Dieu a choisi de se révéler et de nous sauver en s’abaissant et en se dépouillant de la gloire qui était la sienne dès avant la fondation du monde. La science divine de la communication se trouve cachée en Jésus-Christ qui aurait pu nous sauver du haut du Ciel et dans sa toute-puissance mais qui a préféré le dépouillement et l’humilité jusqu’à l’humiliation et la douleur de la croix : « S’étant comporté comme un homme, il s’humilia plus encore, obéissant jusqu’à la mort, et à la mort sur une croix ! » (Ph 2,8).
Le couple chrétien devient disciple de Jésus en s’unissant aux sentiments du fils de Marie dans la méditation du Chemin de croix. Les récits de la Passion de Jésus représentent non pas un échec mais l’art d’aimer du Fils de Dieu fait homme.
Saint Paul le dit dans sa lettre aux chrétiens de Corinthe : « Jésus-Christ s’est fait pauvre pour nous enrichir par sa pauvreté » (2 Cor 8,9). Formule paradoxale ! Dans la logique humaine, la pauvreté ne peut pas enrichir. Pourtant dans la sagesse de Dieu le partage de la pauvreté enrichit le cœur et l’âme de l’amour de Dieu et de l’amour humain, amours inséparables dans la personne de Jésus-Christ, Fils de Dieu fait homme. « Il n’y a qu’un amour », s’exclamait saint Augustin. L’amour de Dieu répandu dans le cœur des fidèles (cf. Rm 5,5) devient la force d’aimer les autres et soi-même. Le symbole du triangle équilatéral, où Dieu figure au sommet tandis que l’homme et la femme représentent les côtés, permet de visualiser ce qui se passe dans les âmes : plus les conjoints montent vers Dieu par la foi, la prière et la charité plus ils se rapprochent l’un de l’autre et non seulement de Dieu. Le mystère de l’amour chrétien abolit les séparations et il fait disparaître les compartiments étanches : l’oratoire et le laboratoire, l’église et l’entreprise, la foi et la raison, le quotidien du profane et le sacré dans les temples. « Dieu est dans les marmites », enseignait sainte Thérèse d’Avila. Dieu est partout. Pour le croyant, la vie ordinaire devient sacrement de la rencontre avec Dieu : « Voir Dieu en toutes choses et toute chose en Dieu », selon la spiritualité de saint Ignace de Loyola.
Les conjoints remettent souvent le devoir de s’asseoir à plus tard afin d’éviter des conflits ou la honte d’avoir à reconnaître leurs torts. Jésus a aimé les hommes alors qu’ils étaient coupables. Dans la lumière de l’amour de Jésus pour chacun, le rendez-vous des conjoints dépasse la peur du jugement pour partager la vulnérabilité et la pauvreté de chacun dans une démarche de miséricorde réciproque.

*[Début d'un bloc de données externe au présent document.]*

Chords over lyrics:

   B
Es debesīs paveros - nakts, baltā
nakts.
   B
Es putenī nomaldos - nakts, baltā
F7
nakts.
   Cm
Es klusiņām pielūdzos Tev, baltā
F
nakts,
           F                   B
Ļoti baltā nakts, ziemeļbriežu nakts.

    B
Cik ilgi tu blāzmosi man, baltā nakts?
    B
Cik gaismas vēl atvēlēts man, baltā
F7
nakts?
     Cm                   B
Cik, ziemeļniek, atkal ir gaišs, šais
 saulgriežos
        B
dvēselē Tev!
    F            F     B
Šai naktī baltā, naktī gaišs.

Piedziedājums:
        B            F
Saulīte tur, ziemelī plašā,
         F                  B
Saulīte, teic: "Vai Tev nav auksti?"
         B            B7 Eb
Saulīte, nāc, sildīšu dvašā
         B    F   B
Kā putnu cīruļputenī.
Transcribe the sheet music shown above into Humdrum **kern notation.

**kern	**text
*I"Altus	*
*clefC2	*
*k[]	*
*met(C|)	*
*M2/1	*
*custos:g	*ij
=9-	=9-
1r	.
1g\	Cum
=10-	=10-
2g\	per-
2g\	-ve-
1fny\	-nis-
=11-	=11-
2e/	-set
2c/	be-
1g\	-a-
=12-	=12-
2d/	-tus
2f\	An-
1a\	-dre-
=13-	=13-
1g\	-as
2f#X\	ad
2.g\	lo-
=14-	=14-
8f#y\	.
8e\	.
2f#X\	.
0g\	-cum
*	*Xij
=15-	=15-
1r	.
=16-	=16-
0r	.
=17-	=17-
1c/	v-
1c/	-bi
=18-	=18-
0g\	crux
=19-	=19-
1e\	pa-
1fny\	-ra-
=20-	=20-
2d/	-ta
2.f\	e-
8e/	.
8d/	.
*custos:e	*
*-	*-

Lors de mon séjour en Haïti, à l’occasion d’une session de l’école des parents, un couple avait témoigné sur la communication conjugale en disant : « Dans le mariage, il est impossible de durer sans prononcer deux phrases : « Tu m’as fait mal » et « je te prie de m’excuser ». La souffrance doit être exprimée et le pardon accordé. Sans la verbalisation des sentiments douloureux l’agressivité, voire la haine grandissent jour et nuit. Sans les excuses pour les manques d’attention ou sans la demande de pardon pour les fautes commises, la confiance disparaît et les blessures restent ouvertes. L’envie de tout arrêter jaillit. Le besoin de reconnaissance de la vérité et la soif d’une vie meilleure poussent à la fuite et à la rupture des engagements. Il n’y a de liberté que dans la vérité : « La vérité rend libre » (Jn 8, 32), enseigne Jésus dans l’Evangile. Sans l’aveu des fautes et sans le pardon, les conjoints se condamnent à porter des « sacs de ciments » sur leurs têtes. Ces « sacs de ciment » sont déposés à terre dans le dialogue et la miséricorde. La réconciliation affermit alors l’estime réciproque, la confiance en soi-même et elle ouvre un chemin de lumière pour l’avenir.